### Work to be completed
Output only the stretch of the listing that starts at the line containing "editor tan abrazado" and ends at the line containing "en parte, Django.", reproduced exactly with both ends.

### Available data
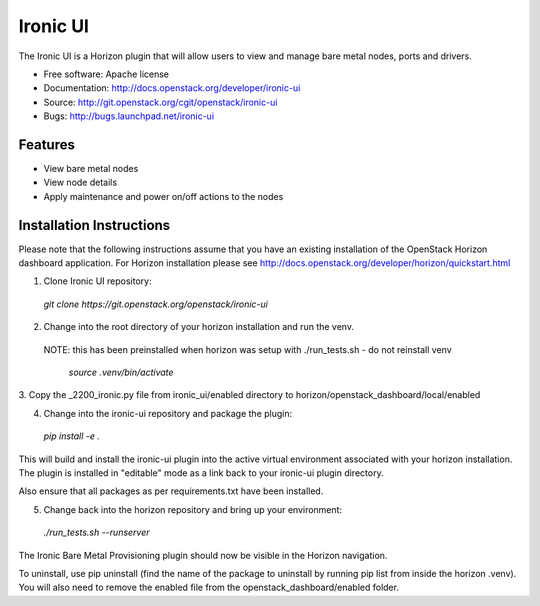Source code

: ===============================
Ironic UI
===============================

The Ironic UI is a Horizon plugin that will allow users to view and manage bare
metal nodes, ports and drivers.

* Free software: Apache license
* Documentation: http://docs.openstack.org/developer/ironic-ui
* Source: http://git.openstack.org/cgit/openstack/ironic-ui
* Bugs: http://bugs.launchpad.net/ironic-ui

Features
--------

* View bare metal nodes
* View node details
* Apply maintenance and power on/off actions to the nodes

Installation Instructions
-------------------------

Please note that the following instructions assume that you have an existing
installation of the OpenStack Horizon dashboard application. For Horizon
installation please see http://docs.openstack.org/developer/horizon/quickstart.html

1. Clone Ironic UI repository:

  `git clone https://git.openstack.org/openstack/ironic-ui`

2. Change into the root directory of your horizon installation and run the venv.
 NOTE: this has been preinstalled when horizon was setup with ./run_tests.sh -
 do not reinstall venv

  `source .venv/bin/activate`

3. Copy the _2200_ironic.py file from ironic_ui/enabled directory to
horizon/openstack_dashboard/local/enabled

4. Change into the ironic-ui repository and package the plugin:

  `pip install -e .`

This will build and install the ironic-ui plugin into the active virtual
environment associated with your horizon installation. The plugin is installed
in "editable" mode as a link back to your ironic-ui plugin directory.

Also ensure that all packages as per requirements.txt have been installed.

5. Change back into the horizon repository and bring up your environment:

  `./run_tests.sh --runserver`

The Ironic Bare Metal Provisioning plugin should now be visible in the Horizon
navigation.

To uninstall, use pip uninstall (find the name of the package to uninstall by
running pip list from inside the horizon .venv). You will also need to remove
the enabled file from the openstack_dashboard/enabled folder.



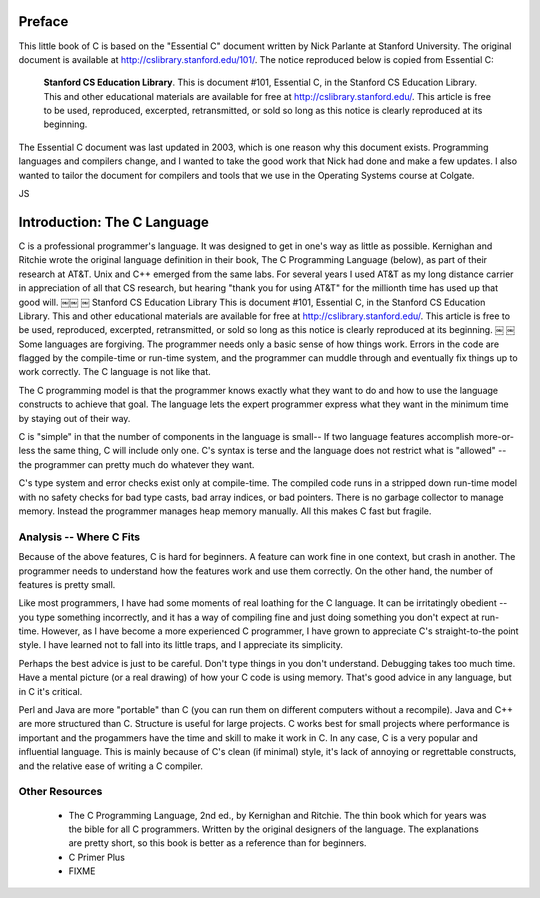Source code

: Preface
*******

This little book of C is based on the "Essential C" document written by Nick Parlante at Stanford University.  The original document is available at http://cslibrary.stanford.edu/101/.  The notice reproduced below is copied from Essential C:

.. epigraph::

    **Stanford CS Education Library**. This is document #101, Essential C, in the Stanford CS Education Library. This and other educational materials are available for free at http://cslibrary.stanford.edu/. This article is free to be used, reproduced, excerpted, retransmitted, or sold so long as this notice is clearly reproduced at its beginning.

The Essential C document was last updated in 2003, which is one reason why this document exists.  Programming languages and compilers change, and I wanted to take the good work that Nick had done and make a few updates.  I also wanted to tailor the document for compilers and tools that we use in the Operating Systems course at Colgate.  

JS

Introduction: The C Language
****************************

C is a professional programmer's language. It was designed to get in one's way as little as possible. Kernighan and Ritchie wrote the original language definition in their book, The C Programming Language (below), as part of their research at AT&T. Unix and C++ emerged from the same labs. For several years I used AT&T as my long distance carrier in appreciation of all that CS research, but hearing "thank you for using AT&T" for the millionth time has used up that good will.
￼￼
￼
Stanford CS Education Library This is document #101, Essential C, in the Stanford CS Education Library. This and other educational materials are available for free at http://cslibrary.stanford.edu/. This article is free to be used, reproduced, excerpted, retransmitted, or sold so long as this notice is clearly reproduced at its beginning.
￼
￼
Some languages are forgiving. The programmer needs only a basic sense of how things work. Errors in the code are flagged by the compile-time or run-time system, and the programmer can muddle through and eventually fix things up to work correctly. The C language is not like that.

The C programming model is that the programmer knows exactly what they want to do and how to use the language constructs to achieve that goal. The language lets the expert programmer express what they want in the minimum time by staying out of their way.

C is "simple" in that the number of components in the language is small-- If two language features accomplish more-or-less the same thing, C will include only one. C's syntax is terse and the language does not restrict what is "allowed" -- the programmer can pretty much do whatever they want.

C's type system and error checks exist only at compile-time. The compiled code runs in a stripped down run-time model with no safety checks for bad type casts, bad array indices, or bad pointers. There is no garbage collector to manage memory. Instead the programmer manages heap memory manually. All this makes C fast but fragile.


Analysis -- Where C Fits
========================

Because of the above features, C is hard for beginners. A feature can work fine in one context, but crash in another. The programmer needs to understand how the features work and use them correctly. On the other hand, the number of features is pretty small.

Like most programmers, I have had some moments of real loathing for the C language. It can be irritatingly obedient -- you type something incorrectly, and it has a way of compiling fine and just doing something you don't expect at run-time. However, as I have become a more experienced C programmer, I have grown to appreciate C's straight-to-the point style. I have learned not to fall into its little traps, and I appreciate its simplicity.

Perhaps the best advice is just to be careful. Don't type things in you don't understand. Debugging takes too much time. Have a mental picture (or a real drawing) of how your C code is using memory. That's good advice in any language, but in C it's critical.

Perl and Java are more "portable" than C (you can run them on different computers without a recompile). Java and C++ are more structured than C. Structure is useful for large projects. C works best for small projects where performance is important and the progammers have the time and skill to make it work in C. In any case, C is a very popular and influential language. This is mainly because of C's clean (if minimal) style, it's lack of annoying or regrettable constructs, and the relative ease of writing a C compiler.

Other Resources
===============

 *  The C Programming Language, 2nd ed., by Kernighan and Ritchie. The thin book which for years was the bible for all C programmers. Written by the original designers of the language. The explanations are pretty short, so this book is better as a reference than for beginners.

 * C Primer Plus

 * FIXME


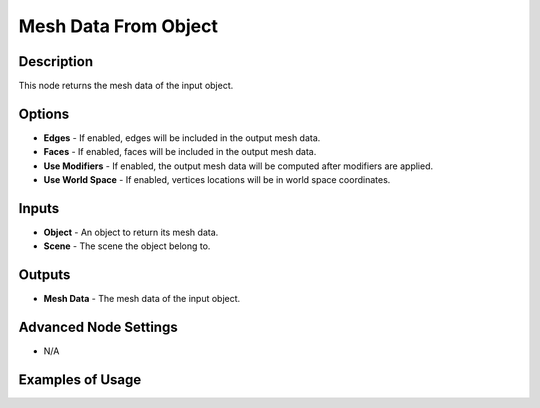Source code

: Mesh Data From Object
=====================

Description
-----------

This node returns the mesh data of the input object.

.. image:: images/mesh_data_from_object_node.png
   :width: 200pt

Options
-------

- **Edges** - If enabled, edges will be included in the output mesh data.
- **Faces** - If enabled, faces will be included in the output mesh data.
- **Use Modifiers** - If enabled, the output mesh data will be computed after modifiers are applied.
- **Use World Space** - If enabled, vertices locations will be in world space coordinates.

Inputs
------

- **Object** - An object to return its mesh data.
- **Scene** - The scene the object belong to.

Outputs
-------

- **Mesh Data** - The mesh data of the input object.

Advanced Node Settings
----------------------

- N/A

Examples of Usage
-----------------

.. image:: gifs/create_bmesh_node_example.gif
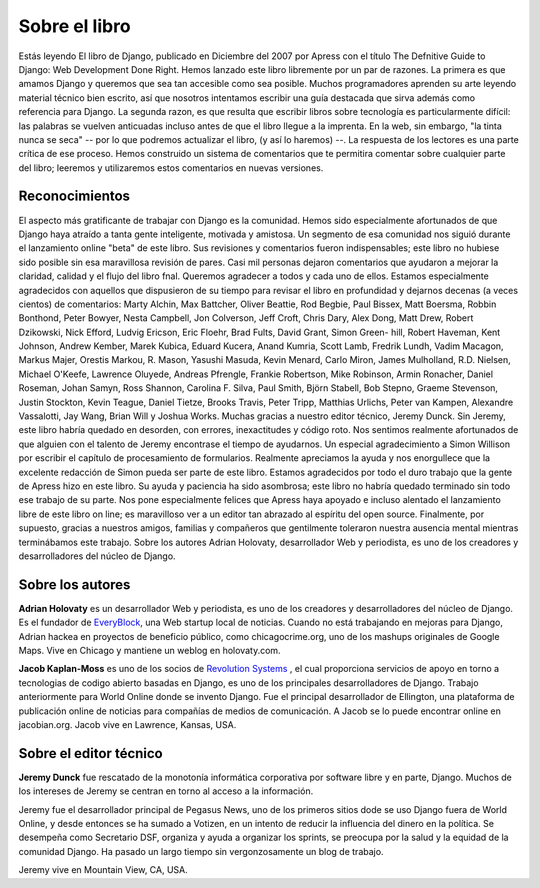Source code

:==============
Sobre el libro
==============

Estás leyendo El libro de Django, publicado en Diciembre del 2007 por Apress con el título The Defnitive Guide
to Django: Web Development Done Right.
Hemos lanzado este libro libremente por un par de razones. La primera es que amamos Django y queremos que sea
tan accesible como sea posible. Muchos programadores aprenden su arte leyendo material técnico bien escrito, así que
nosotros intentamos escribir una guía destacada que sirva además como referencia para Django.
La segunda razon, es que resulta que escribir libros sobre tecnología es particularmente difícil: las palabras se vuelven
anticuadas incluso antes de que el libro llegue a la imprenta. En la web, sin embargo, "la tinta nunca se seca"
-- por lo que podremos actualizar el libro,  (y así lo haremos) --.
La respuesta de los lectores es una parte crítica de ese proceso. Hemos construido un sistema de comentarios que
te permitira comentar sobre cualquier parte del libro; leeremos y utilizaremos estos comentarios en nuevas versiones.

Reconocimientos
====================

El aspecto más gratificante de trabajar con Django es la comunidad. Hemos sido especialmente afortunados de que
Django haya atraído a tanta gente inteligente, motivada y amistosa. Un segmento de esa comunidad nos siguió durante
el lanzamiento online "beta" de este libro. Sus revisiones y comentarios fueron indispensables; este libro no hubiese
sido posible sin esa maravillosa revisión de pares. Casi mil personas dejaron comentarios que ayudaron a mejorar la
claridad, calidad y el flujo del libro fnal. Queremos agradecer a todos y cada uno de ellos.
Estamos especialmente agradecidos con aquellos que dispusieron de su tiempo para revisar el libro en profundidad
y dejarnos decenas (a veces cientos) de comentarios: Marty Alchin, Max Battcher, Oliver Beattie, Rod Begbie, Paul
Bissex, Matt Boersma, Robbin Bonthond, Peter Bowyer, Nesta Campbell, Jon Colverson, Jeff Croft, Chris Dary, Alex
Dong, Matt Drew, Robert Dzikowski, Nick Efford, Ludvig Ericson, Eric Floehr, Brad Fults, David Grant, Simon Green-
hill, Robert Haveman, Kent Johnson, Andrew Kember, Marek Kubica, Eduard Kucera, Anand Kumria, Scott Lamb,
Fredrik Lundh, Vadim Macagon, Markus Majer, Orestis Markou, R. Mason, Yasushi Masuda, Kevin Menard, Carlo
Miron, James Mulholland, R.D. Nielsen, Michael O'Keefe, Lawrence Oluyede, Andreas Pfrengle, Frankie Robertson,
Mike Robinson, Armin Ronacher, Daniel Roseman, Johan Samyn, Ross Shannon, Carolina F. Silva, Paul Smith, Björn
Stabell, Bob Stepno, Graeme Stevenson, Justin Stockton, Kevin Teague, Daniel Tietze, Brooks Travis, Peter Tripp,
Matthias Urlichs, Peter van Kampen, Alexandre Vassalotti, Jay Wang, Brian Will y Joshua Works.
Muchas gracias a nuestro editor técnico, Jeremy Dunck. Sin Jeremy, este libro habría quedado en desorden, con
errores, inexactitudes y código roto. Nos sentimos realmente afortunados de que alguien con el talento de Jeremy
encontrase el tiempo de ayudarnos.
Un especial agradecimiento a Simon Willison por escribir el capítulo de procesamiento de formularios. Realmente
apreciamos la ayuda y nos enorgullece que la excelente redacción de Simon pueda ser parte de este libro.
Estamos agradecidos por todo el duro trabajo que la gente de Apress hizo en este libro. Su ayuda y paciencia ha
sido asombrosa; este libro no habría quedado terminado sin todo ese trabajo de su parte. Nos pone especialmente
felices que Apress haya apoyado e incluso alentado el lanzamiento libre de este libro on line; es maravilloso ver a un
editor tan abrazado al espíritu del open source.
Finalmente, por supuesto, gracias a nuestros amigos, familias y compañeros que gentilmente toleraron nuestra
ausencia mental mientras terminábamos este trabajo.
Sobre los autores
Adrian Holovaty, desarrollador Web y periodista, es uno de los creadores y desarrolladores del núcleo de Django.

Sobre los autores
=======================

**Adrian Holovaty**  es un desarrollador Web y periodista, es uno de los creadores y desarrolladores del núcleo de Django.
Es el fundador de `EveryBlock`__, una Web startup local de noticias. Cuando no está trabajando en mejoras para Django,
Adrian hackea en proyectos de beneficio público, como chicagocrime.org, uno de los mashups originales de Google
Maps.
Vive en Chicago y mantiene un weblog en holovaty.com.

__ http://everyblock.com/

**Jacob Kaplan-Moss** es uno de los socios de `Revolution Systems`__ , el cual proporciona
servicios de apoyo en torno a tecnologias de codigo abierto basadas en Django, es uno
de los principales desarrolladores de Django. Trabajo anteriormente para World Online
donde se invento Django. Fue el principal desarrollador de Ellington, una plataforma de publicación online de
noticias para compañías de medios de comunicación. A Jacob se lo puede encontrar online en jacobian.org.
Jacob vive en Lawrence, Kansas, USA.

__ http://revsys.com

Sobre el editor técnico
=======================

**Jeremy Dunck** fue rescatado de la monotonía informática corporativa por software libre y
en parte, Django. Muchos de los intereses de Jeremy se centran  en torno al acceso a la información.

Jeremy fue el desarrollador principal de Pegasus News, uno de los primeros sitios dode se uso
Django fuera de World Online, y desde entonces se ha sumado a Votizen, en un intento de reducir la
influencia del dinero en la política.
Se desempeña como Secretario DSF, organiza y ayuda a organizar los sprints, se preocupa por
la salud y la equidad de la comunidad Django. Ha pasado un largo tiempo sin vergonzosamente un blog de ​​trabajo.

Jeremy vive en Mountain View, CA, USA.
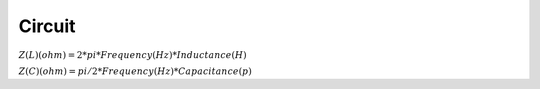 
Circuit
=======


:math:`Z(L) (ohm) = 2 * pi * Frequency (Hz) * Inductance (H)`

:math:`Z(C) (ohm) = pi / 2 * Frequency (Hz) * Capacitance (p)`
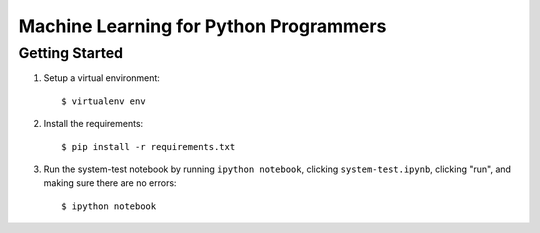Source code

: Machine Learning for Python Programmers
=======================================

Getting Started
---------------

1. Setup a virtual environment::

   $ virtualenv env

2. Install the requirements::

   $ pip install -r requirements.txt

3. Run the system-test notebook by running ``ipython
   notebook``, clicking ``system-test.ipynb``, clicking
   "run", and making sure there are no errors::

   $ ipython notebook
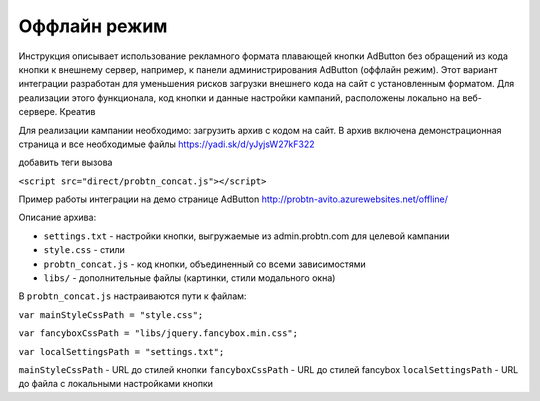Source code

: .. probtn documentation master file, created by
   sphinx-quickstart on Mon Nov  2 12:32:08 2015.
   You can adapt this file completely to your liking, but it should at least
   contain the root `toctree` directive.
 
.. _offline:
 
Оффлайн режим
==================================

Инструкция описывает использование рекламного формата плавающей кнопки AdButton без обращений из кода кнопки к внешнему сервер, например, к панели администрирования AdButton (оффлайн режим). Этот вариант интеграции разработан для уменьшения рисков загрузки внешнего кода на сайт с установленным форматом. Для реализации этого функционала, код кнопки и данные настройки кампаний, расположены локально на веб-сервере. Креатив 

Для реализации кампании необходимо:
загрузить архив с кодом на сайт. В архив включена демонстрационная страница и все необходимые файлы
https://yadi.sk/d/yJyjsW27kF322

добавить теги вызова

``<script src="direct/probtn_concat.js"></script>``

Пример работы интеграции на демо странице AdButton
http://probtn-avito.azurewebsites.net/offline/

Описание архива:

* ``settings.txt`` - настройки кнопки, выгружаемые из admin.probtn.com для целевой кампании
* ``style.css`` - стили 
* ``probtn_concat.js`` - код кнопки, объединенный со всеми зависимостями
* ``libs/`` - дополнительные файлы (картинки, стили модального окна)

В ``probtn_concat.js`` настраиваются пути к файлам:

``var mainStyleCssPath = "style.css";``

``var fancyboxCssPath = "libs/jquery.fancybox.min.css";``

``var localSettingsPath = "settings.txt";``


``mainStyleCssPath`` - URL до стилей кнопки
``fancyboxCssPath`` - URL до стилей fancybox
``localSettingsPath`` - URL до файла с локальными настройками кнопки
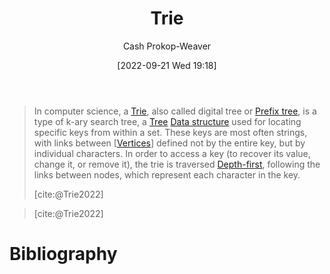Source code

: :PROPERTIES:
:ID:       5b235c79-d75b-4e4e-808a-b43f532b6226
:ROAM_ALIASES: "Prefix trie" "Prefix tree"
:ROAM_REFS: [cite:@Trie2022]
:LAST_MODIFIED: [2023-12-21 Thu 08:21]
:END:
#+title: Trie
#+hugo_custom_front_matter: :slug "5b235c79-d75b-4e4e-808a-b43f532b6226"
#+author: Cash Prokop-Weaver
#+date: [2022-09-21 Wed 19:18]
#+filetags: :concept:

#+begin_quote
In computer science, a [[id:5b235c79-d75b-4e4e-808a-b43f532b6226][Trie]], also called digital tree or [[id:5b235c79-d75b-4e4e-808a-b43f532b6226][Prefix tree]], is a type of k-ary search tree, a [[id:1a068ad5-3e16-4ec4-b238-6fdc5904aeb4][Tree]] [[id:738c2ba7-a272-417d-9b6d-b6952d765280][Data structure]] used for locating specific keys from within a set. These keys are most often strings, with links between [[[id:1b2526af-676d-4c0f-aa85-1ba05b8e7a93][Vertices]]] defined not by the entire key, but by individual characters. In order to access a key (to recover its value, change it, or remove it), the trie is traversed [[id:81c88eaa-3ec9-486c-bcdf-457dd40b4eba][Depth-first]], following the links between nodes, which represent each character in the key.

[cite:@Trie2022]
#+end_quote

#+begin_quote
#+DOWNLOADED: https://upload.wikimedia.org/wikipedia/commons/thumb/b/be/Trie_example.svg/500px-Trie_example.svg.png @ 2022-09-21 19:20:50
[[file:2022-09-21_19-20-50_500px-Trie_example.svg.png]]

[cite:@Trie2022]
#+end_quote

* Flashcards :noexport:

** Describe :fc:
:PROPERTIES:
:FC_CREATED: 2022-09-27T16:44:32Z
:FC_TYPE:  double
:ID:       0767079c-534c-477d-a458-4a55ed24f202
:END:
:REVIEW_DATA:
| position | ease | box | interval | due                  |
|----------+------+-----+----------+----------------------|
| front    | 2.50 |   7 |   296.96 | 2024-06-21T14:13:20Z |
| back     | 2.35 |   7 |   210.06 | 2023-12-20T21:53:53Z |
:END:

[[id:5b235c79-d75b-4e4e-808a-b43f532b6226][Trie]]

*** Back

A k-ary search tree for locating keys within a set.

** Image :fc:
:PROPERTIES:
:FC_CREATED: 2022-09-27T16:46:17Z
:FC_TYPE:  double
:ID:       d09f73ae-c386-401e-b37e-093fcfffe038
:END:
:REVIEW_DATA:
| position | ease | box | interval | due                  |
|----------+------+-----+----------+----------------------|
| front    | 2.80 |   7 |   363.42 | 2024-05-07T02:44:45Z |
| back     | 2.50 |   7 |   271.20 | 2024-02-26T20:09:38Z |
:END:

[[id:5b235c79-d75b-4e4e-808a-b43f532b6226][Trie]]

*** Back

[[file:2022-09-21_19-20-50_500px-Trie_example.svg.png]]

** Examples :fc:
:PROPERTIES:
:FC_CREATED: 2022-09-27T16:47:52Z
:FC_TYPE:  double
:ID:       0dd1121f-c2e1-4f9d-bb83-a60665f35e4b
:END:
:REVIEW_DATA:
| position | ease | box | interval | due                  |
|----------+------+-----+----------+----------------------|
| front    | 2.05 |   7 |   120.98 | 2023-12-26T13:19:40Z |
| back     | 2.35 |   8 |   312.59 | 2024-07-01T06:54:49Z |
:END:

Applications of a [[id:5b235c79-d75b-4e4e-808a-b43f532b6226][Trie]]

*** Back
- Full text search
- Spell checking
- Autocomplete or predictive text

** {{[[id:5b235c79-d75b-4e4e-808a-b43f532b6226][Prefix tree]]}{trie}@0} edges are {{one character}{length}@1} long :fc:
:PROPERTIES:
:CREATED: [2022-11-25 Fri 10:20]
:FC_CREATED: 2022-11-25T18:21:35Z
:FC_TYPE:  cloze
:ID:       832264ca-e355-44f9-93fa-125b7c2896f5
:FC_CLOZE_MAX: 1
:FC_CLOZE_TYPE: deletion
:END:
:REVIEW_DATA:
| position | ease | box | interval | due                  |
|----------+------+-----+----------+----------------------|
|        0 | 1.90 |   9 |   346.02 | 2024-12-01T16:56:11Z |
|        1 | 2.20 |   8 |   232.73 | 2024-03-18T08:30:36Z |
:END:

*** Source
[cite:@Trie2022]
* Bibliography
#+print_bibliography:
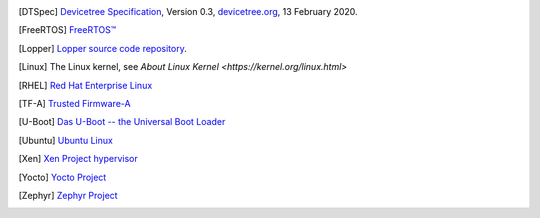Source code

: .. only:: html

   Bibliography
   ============

.. [DTSpec] `Devicetree Specification
            <https://github.com/devicetree-org/devicetree-specification/releases/download/v0.3/devicetree-specification-v0.3.pdf>`_,
            Version 0.3, `devicetree.org <https://devicetree.org>`_, 13 February 2020.

.. [FreeRTOS] `FreeRTOS™ <https://www.freertos.org/>`_

.. [Lopper] `Lopper source code repository
            <https://github.com/devicetree-org/lopper>`_.

.. [Linux] The Linux kernel, see `About Linux Kernel
           <https://kernel.org/linux.html>`

.. [RHEL] `Red Hat Enterprise Linux
          <https://www.redhat.com/en/technologies/linux-platforms/enterprise-linux>`_

.. [TF-A] `Trusted Firmware-A
          <https://developer.arm.com/Tools%20and%20Software/Trusted%20Firmware-A>`_

.. [U-Boot] `Das U-Boot -- the Universal Boot Loader
            <https://www.denx.de/wiki/U-Boot>`_

.. [Ubuntu] `Ubuntu Linux <https://ubuntu.com/>`_

.. [Xen] `Xen Project hypervisor
         <https://xenproject.org/developers/teams/xen-hypervisor/>`_

.. [Yocto] `Yocto Project <https://www.yoctoproject.org/>`_

.. [Zephyr] `Zephyr Project <https://www.zephyrproject.org>`_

### Response
editor tan abrazado al espíritu del open source.
Finalmente, por supuesto, gracias a nuestros amigos, familias y compañeros que gentilmente toleraron nuestra
ausencia mental mientras terminábamos este trabajo.
Sobre los autores
Adrian Holovaty, desarrollador Web y periodista, es uno de los creadores y desarrolladores del núcleo de Django.

Sobre los autores
=======================

**Adrian Holovaty**  es un desarrollador Web y periodista, es uno de los creadores y desarrolladores del núcleo de Django.
Es el fundador de `EveryBlock`__, una Web startup local de noticias. Cuando no está trabajando en mejoras para Django,
Adrian hackea en proyectos de beneficio público, como chicagocrime.org, uno de los mashups originales de Google
Maps.
Vive en Chicago y mantiene un weblog en holovaty.com.

__ http://everyblock.com/

**Jacob Kaplan-Moss** es uno de los socios de `Revolution Systems`__ , el cual proporciona
servicios de apoyo en torno a tecnologias de codigo abierto basadas en Django, es uno
de los principales desarrolladores de Django. Trabajo anteriormente para World Online
donde se invento Django. Fue el principal desarrollador de Ellington, una plataforma de publicación online de
noticias para compañías de medios de comunicación. A Jacob se lo puede encontrar online en jacobian.org.
Jacob vive en Lawrence, Kansas, USA.

__ http://revsys.com

Sobre el editor técnico
=======================

**Jeremy Dunck** fue rescatado de la monotonía informática corporativa por software libre y
en parte, Django. Muchos de los intereses de Jeremy se centran  en torno al acceso a la información.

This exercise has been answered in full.